*Work required*
Please work out how many lines in the records below include the word "kernel", and reply with that number only.

[Text-based design files]
------------------------------

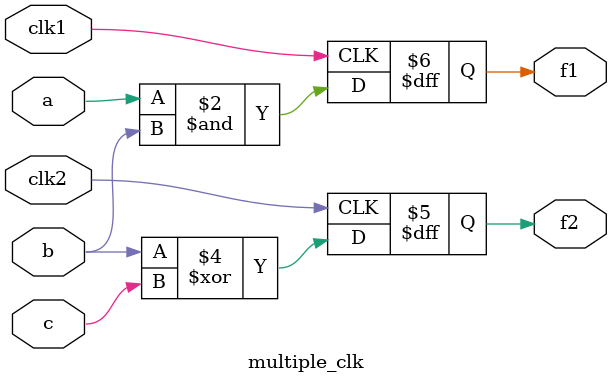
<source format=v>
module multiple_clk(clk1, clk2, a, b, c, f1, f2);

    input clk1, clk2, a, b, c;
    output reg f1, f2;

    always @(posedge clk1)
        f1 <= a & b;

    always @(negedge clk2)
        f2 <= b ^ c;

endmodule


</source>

------------------------------

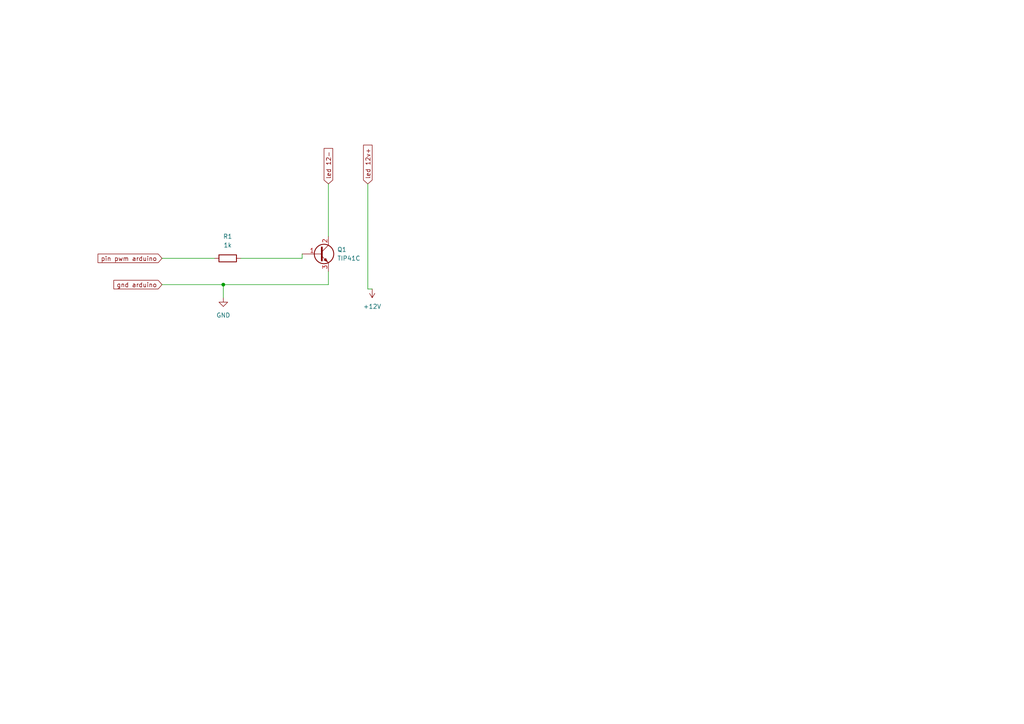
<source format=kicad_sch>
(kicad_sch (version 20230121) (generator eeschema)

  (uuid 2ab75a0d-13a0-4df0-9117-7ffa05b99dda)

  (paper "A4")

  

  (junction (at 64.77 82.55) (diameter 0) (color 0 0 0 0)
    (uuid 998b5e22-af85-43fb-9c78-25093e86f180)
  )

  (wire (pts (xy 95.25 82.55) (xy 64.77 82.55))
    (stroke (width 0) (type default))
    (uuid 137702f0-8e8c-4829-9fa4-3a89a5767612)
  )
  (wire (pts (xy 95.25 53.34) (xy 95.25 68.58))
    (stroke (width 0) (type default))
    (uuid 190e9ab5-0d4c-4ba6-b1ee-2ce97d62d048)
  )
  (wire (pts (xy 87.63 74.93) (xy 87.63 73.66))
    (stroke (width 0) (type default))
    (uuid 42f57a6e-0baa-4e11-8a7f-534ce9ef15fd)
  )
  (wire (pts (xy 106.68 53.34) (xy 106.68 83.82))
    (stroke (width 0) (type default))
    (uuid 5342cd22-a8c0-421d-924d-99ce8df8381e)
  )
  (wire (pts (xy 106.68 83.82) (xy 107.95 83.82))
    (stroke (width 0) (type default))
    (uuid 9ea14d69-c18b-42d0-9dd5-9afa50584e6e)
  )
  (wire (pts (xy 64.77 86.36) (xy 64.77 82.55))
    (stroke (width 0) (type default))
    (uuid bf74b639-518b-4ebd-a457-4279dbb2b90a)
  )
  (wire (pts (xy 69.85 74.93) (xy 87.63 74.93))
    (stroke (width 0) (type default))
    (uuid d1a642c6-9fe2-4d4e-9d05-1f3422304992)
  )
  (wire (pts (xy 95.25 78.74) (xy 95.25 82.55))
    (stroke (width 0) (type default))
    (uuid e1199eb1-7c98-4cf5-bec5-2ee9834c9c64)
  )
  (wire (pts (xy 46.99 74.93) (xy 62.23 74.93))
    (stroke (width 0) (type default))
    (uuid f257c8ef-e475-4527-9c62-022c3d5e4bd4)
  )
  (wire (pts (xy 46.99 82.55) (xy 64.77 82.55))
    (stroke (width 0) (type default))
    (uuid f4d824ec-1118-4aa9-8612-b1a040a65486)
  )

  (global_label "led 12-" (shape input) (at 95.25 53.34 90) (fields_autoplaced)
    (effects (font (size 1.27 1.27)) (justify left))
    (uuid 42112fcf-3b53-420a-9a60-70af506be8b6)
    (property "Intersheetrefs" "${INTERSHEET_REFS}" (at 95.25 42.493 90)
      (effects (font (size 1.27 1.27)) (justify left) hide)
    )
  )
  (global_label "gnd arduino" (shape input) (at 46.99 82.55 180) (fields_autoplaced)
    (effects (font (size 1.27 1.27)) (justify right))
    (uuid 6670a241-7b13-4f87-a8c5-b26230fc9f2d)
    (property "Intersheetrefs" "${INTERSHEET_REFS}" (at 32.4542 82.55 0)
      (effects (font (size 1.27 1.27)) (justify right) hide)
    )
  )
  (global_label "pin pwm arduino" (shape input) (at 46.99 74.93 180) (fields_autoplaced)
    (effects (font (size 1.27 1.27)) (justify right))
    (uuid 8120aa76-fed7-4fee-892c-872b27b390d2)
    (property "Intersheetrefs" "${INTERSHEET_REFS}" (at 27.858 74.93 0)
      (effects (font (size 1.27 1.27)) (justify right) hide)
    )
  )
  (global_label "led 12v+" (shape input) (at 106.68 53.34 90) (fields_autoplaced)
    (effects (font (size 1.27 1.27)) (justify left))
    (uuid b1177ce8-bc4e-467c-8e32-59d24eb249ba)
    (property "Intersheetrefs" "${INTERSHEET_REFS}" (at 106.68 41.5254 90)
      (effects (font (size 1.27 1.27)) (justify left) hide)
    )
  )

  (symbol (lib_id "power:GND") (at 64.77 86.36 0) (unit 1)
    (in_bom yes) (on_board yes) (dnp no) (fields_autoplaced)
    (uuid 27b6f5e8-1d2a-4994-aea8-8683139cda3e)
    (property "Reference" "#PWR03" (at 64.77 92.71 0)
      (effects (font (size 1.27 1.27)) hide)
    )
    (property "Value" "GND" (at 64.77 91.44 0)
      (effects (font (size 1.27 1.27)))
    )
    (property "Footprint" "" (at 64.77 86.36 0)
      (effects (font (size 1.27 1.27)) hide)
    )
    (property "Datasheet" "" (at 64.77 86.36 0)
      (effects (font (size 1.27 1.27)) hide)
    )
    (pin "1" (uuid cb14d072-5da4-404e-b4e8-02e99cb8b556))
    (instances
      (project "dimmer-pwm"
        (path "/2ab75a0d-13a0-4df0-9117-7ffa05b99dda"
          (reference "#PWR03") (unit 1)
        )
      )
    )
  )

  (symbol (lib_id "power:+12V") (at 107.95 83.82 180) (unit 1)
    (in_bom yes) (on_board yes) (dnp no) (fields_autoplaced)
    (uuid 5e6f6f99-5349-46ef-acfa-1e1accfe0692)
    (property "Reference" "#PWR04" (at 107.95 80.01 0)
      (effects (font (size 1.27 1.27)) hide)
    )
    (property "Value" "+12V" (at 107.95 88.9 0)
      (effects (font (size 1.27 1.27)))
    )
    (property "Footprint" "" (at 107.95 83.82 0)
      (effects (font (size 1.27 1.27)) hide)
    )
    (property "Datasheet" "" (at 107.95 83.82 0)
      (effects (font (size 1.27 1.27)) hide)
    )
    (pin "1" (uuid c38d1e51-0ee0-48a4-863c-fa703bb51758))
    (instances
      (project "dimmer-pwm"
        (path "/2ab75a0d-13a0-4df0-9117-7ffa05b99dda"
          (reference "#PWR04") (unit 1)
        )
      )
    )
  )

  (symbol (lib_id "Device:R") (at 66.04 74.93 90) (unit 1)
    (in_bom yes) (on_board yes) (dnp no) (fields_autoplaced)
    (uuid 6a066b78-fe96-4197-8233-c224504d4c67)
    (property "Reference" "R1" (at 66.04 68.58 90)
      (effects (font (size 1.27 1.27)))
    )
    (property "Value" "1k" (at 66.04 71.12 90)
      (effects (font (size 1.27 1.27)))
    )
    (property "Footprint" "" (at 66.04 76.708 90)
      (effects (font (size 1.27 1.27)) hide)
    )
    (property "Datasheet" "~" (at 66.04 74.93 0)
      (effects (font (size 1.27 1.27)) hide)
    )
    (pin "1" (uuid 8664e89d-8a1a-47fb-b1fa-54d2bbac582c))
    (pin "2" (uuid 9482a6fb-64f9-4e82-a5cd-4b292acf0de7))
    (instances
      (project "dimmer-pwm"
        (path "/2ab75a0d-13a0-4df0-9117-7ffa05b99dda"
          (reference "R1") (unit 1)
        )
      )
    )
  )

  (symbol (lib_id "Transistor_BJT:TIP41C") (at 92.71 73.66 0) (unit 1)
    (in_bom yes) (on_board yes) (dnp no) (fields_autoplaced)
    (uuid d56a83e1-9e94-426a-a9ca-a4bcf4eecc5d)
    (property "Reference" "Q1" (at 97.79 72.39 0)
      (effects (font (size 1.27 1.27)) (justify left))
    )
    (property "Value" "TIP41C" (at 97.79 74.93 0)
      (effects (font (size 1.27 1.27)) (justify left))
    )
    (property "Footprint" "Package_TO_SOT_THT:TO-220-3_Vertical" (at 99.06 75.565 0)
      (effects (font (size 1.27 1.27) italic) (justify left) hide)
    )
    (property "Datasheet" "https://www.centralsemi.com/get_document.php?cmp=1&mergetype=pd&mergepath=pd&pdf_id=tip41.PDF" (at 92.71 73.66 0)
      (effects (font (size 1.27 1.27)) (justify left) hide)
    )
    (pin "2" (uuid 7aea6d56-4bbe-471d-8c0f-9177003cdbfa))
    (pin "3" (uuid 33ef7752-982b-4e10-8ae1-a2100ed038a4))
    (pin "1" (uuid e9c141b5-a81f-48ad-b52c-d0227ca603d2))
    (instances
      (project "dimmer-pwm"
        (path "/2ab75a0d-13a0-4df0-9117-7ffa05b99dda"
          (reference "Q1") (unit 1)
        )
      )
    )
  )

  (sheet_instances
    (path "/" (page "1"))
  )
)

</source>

------------------------------

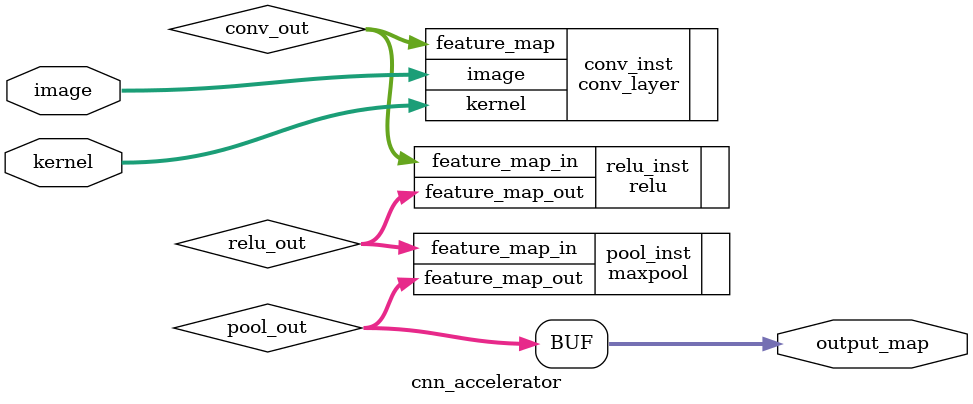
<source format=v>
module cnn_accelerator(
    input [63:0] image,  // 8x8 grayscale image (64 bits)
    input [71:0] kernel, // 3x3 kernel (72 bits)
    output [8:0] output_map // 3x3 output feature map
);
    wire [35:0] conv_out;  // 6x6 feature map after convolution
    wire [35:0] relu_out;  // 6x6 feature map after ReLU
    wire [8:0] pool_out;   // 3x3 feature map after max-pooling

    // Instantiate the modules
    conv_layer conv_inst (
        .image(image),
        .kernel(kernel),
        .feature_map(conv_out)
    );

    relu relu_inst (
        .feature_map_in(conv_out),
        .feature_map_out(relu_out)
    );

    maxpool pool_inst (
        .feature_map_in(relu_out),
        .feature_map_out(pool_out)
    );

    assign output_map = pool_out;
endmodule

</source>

------------------------------

*Result*
2